Swierczynski, a senior editor at Philadelphia Magazine, has compiled more than 200 years worth of crafty, quirky and bungling efforts to make surprise withdrawals from U.S. financial institutions. He identifies the nation's first bank robber as Isaac Davis, who in 1798 filched $162,821 from the Bank of Pennsylvania, in Philadelphia, with some help from the repository's porter. Then he goes on, in spirited anecdotal fashion, to remark on many of the usual suspects -- Butch Cassidy, Jesse James, John Dillinger and Patty Hearst are all represented in these pages -- as well as myriad forgotten felons, such as Paddy Mitchell, whose "Stopwatch Gang" became known between 1974 and 1994 for quick heists, never firing a shot in the execution of their business and wearing masks of ex-presidents to conceal their identities. In addition to the plunderer profiles, This Here's a Stick-Up looks at theft techniques (lone-wolf-style robberies versus takeover-style invasions), the success of the Pinkerton Agency and later the FBI in apprehending these perpetrators, and the cities most susceptible to bank jobs ("L.A. is the bank robbery capital of the world, and has been since 1978"). A chapter titled "Reservoir Dorks" will have you howling over foul-ups by looters who just couldn't catch a break. (Don't miss the account of a Brooklyn robber who, during his escape from a hold-up, was mugged and lost his whole paper sack full of cash.) Swierczynski even includes a clever "stick-tionary" at the end, where you can pick up a mouthful of crook-speak.

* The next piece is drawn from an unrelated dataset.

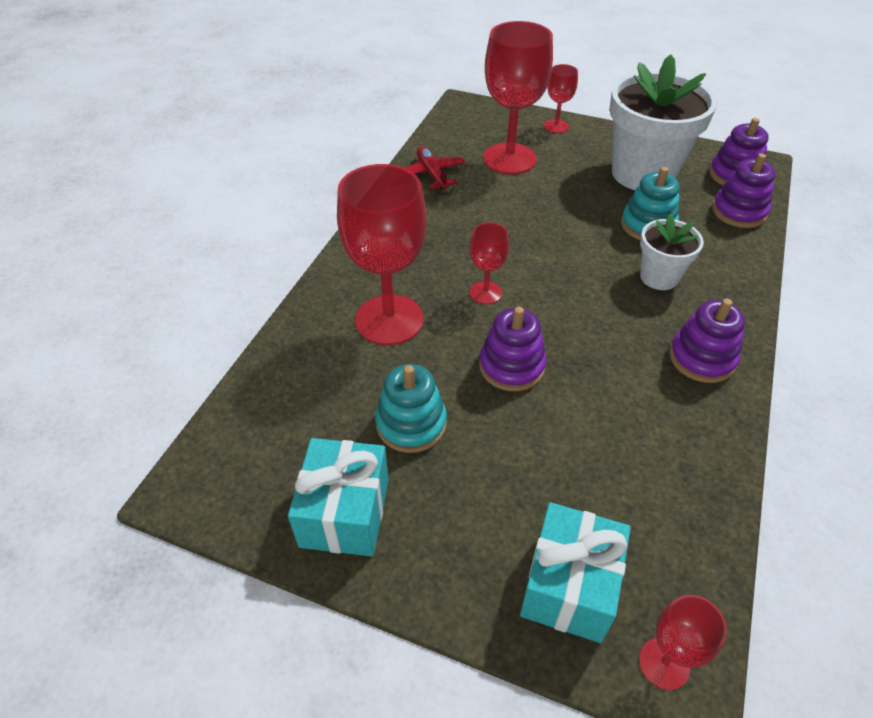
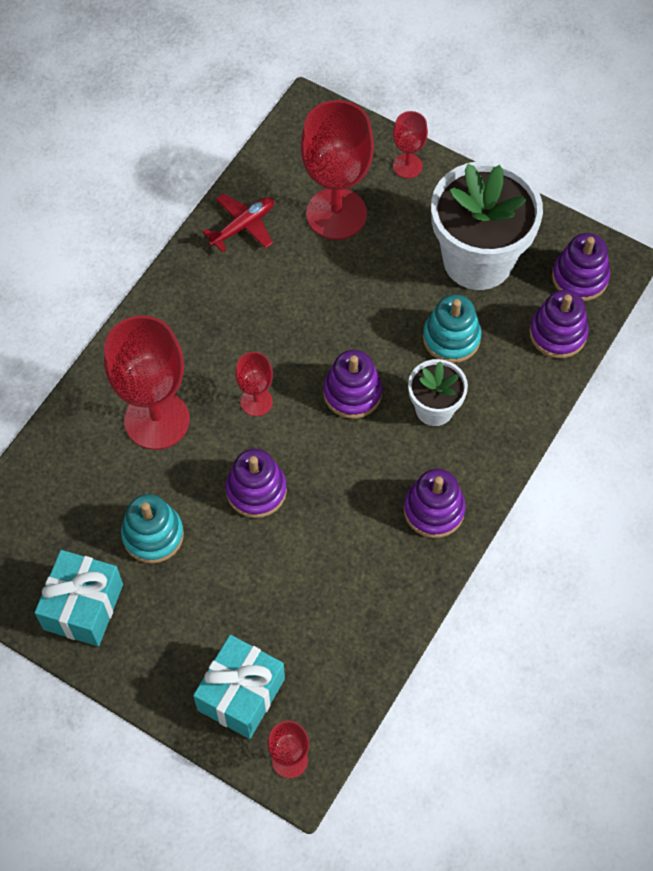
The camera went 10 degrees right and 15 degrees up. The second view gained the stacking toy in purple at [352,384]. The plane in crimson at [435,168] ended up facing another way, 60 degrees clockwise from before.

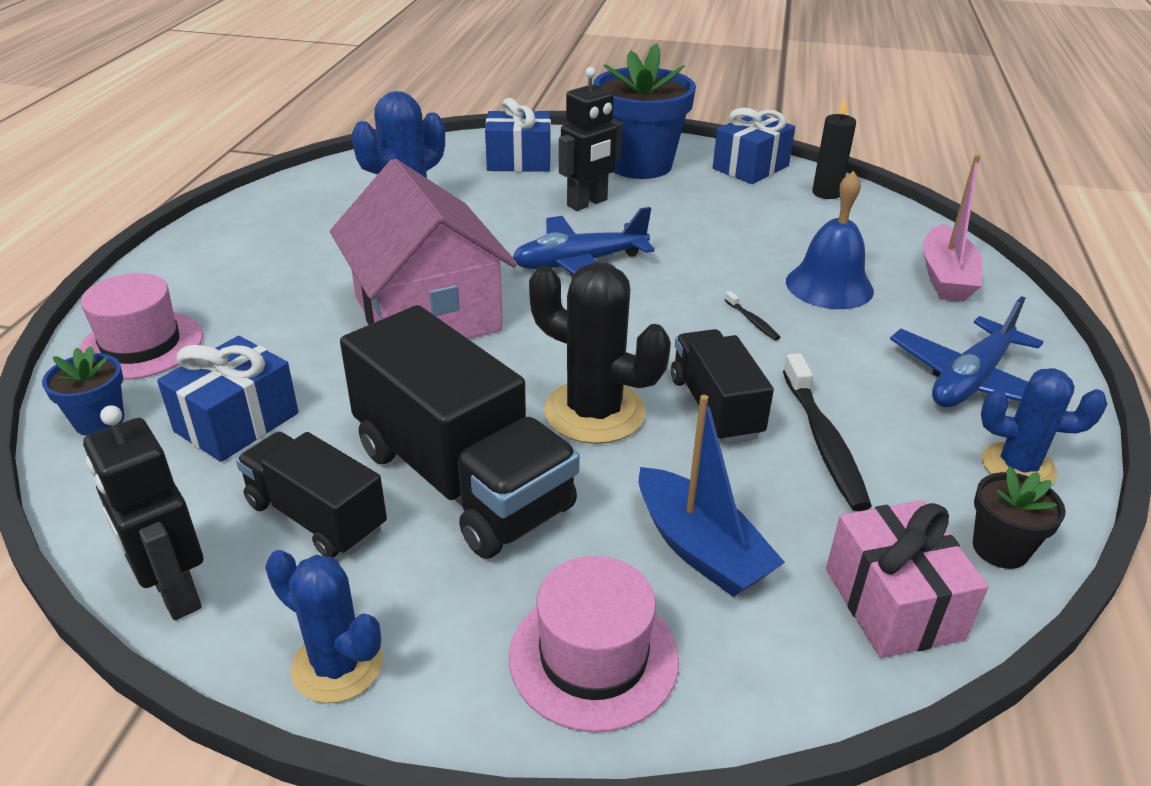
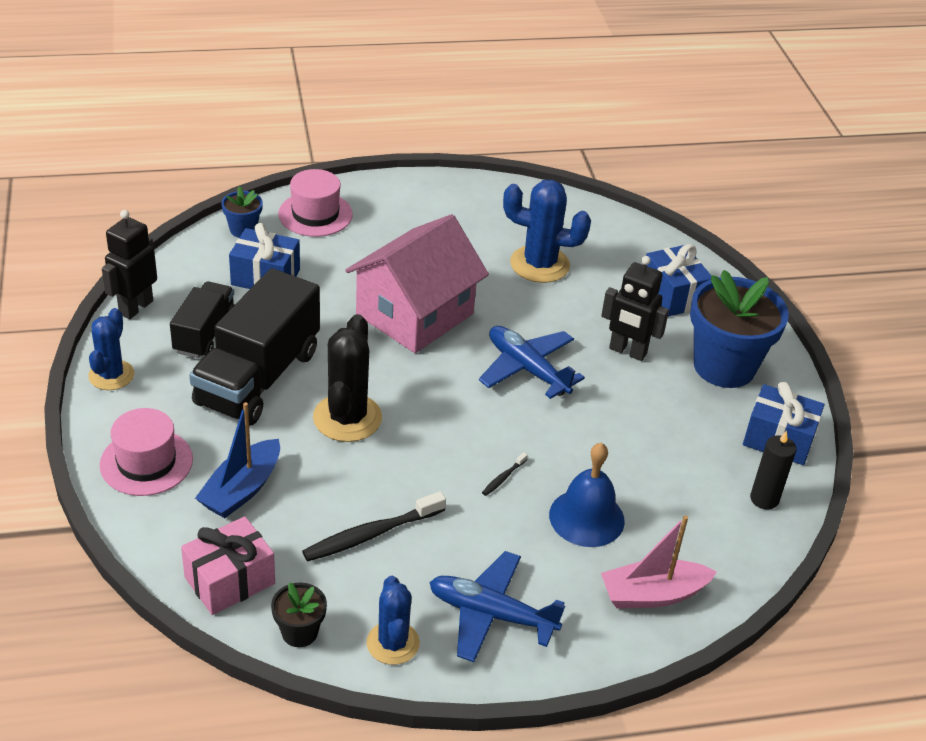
The camera went 65 degrees right and 5 degrees up. The second view lost the lorry in ebony at [722,386].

This here's a book for folks who prefer to take their history with a grain of assault. -- J. Kingston Pierce

Weird Nature
by John Downer
Published by Firefly Books
156 pages, 2002

The companion book to the Discovery Channel series by the same name, Weird Nature the book stands very well on its own. Intended for readers of all ages, the wonderful photographs of "stupid nature tricks" combined with really informative and well-written text would make this book a great jumping off point for family discussions on any number of topics. Weird Nature's chapter headings describe this book as well as anything could: "Marvelous Motion," "Bizarre Breeding," "Fantastic Feeding," "Devious Defenses," "Puzzling Partners" and "Peculiar Potions." The grotesque, the beautiful, the gory and the sublime: you couldn't make this stuff up. And the pictures are here to prove it.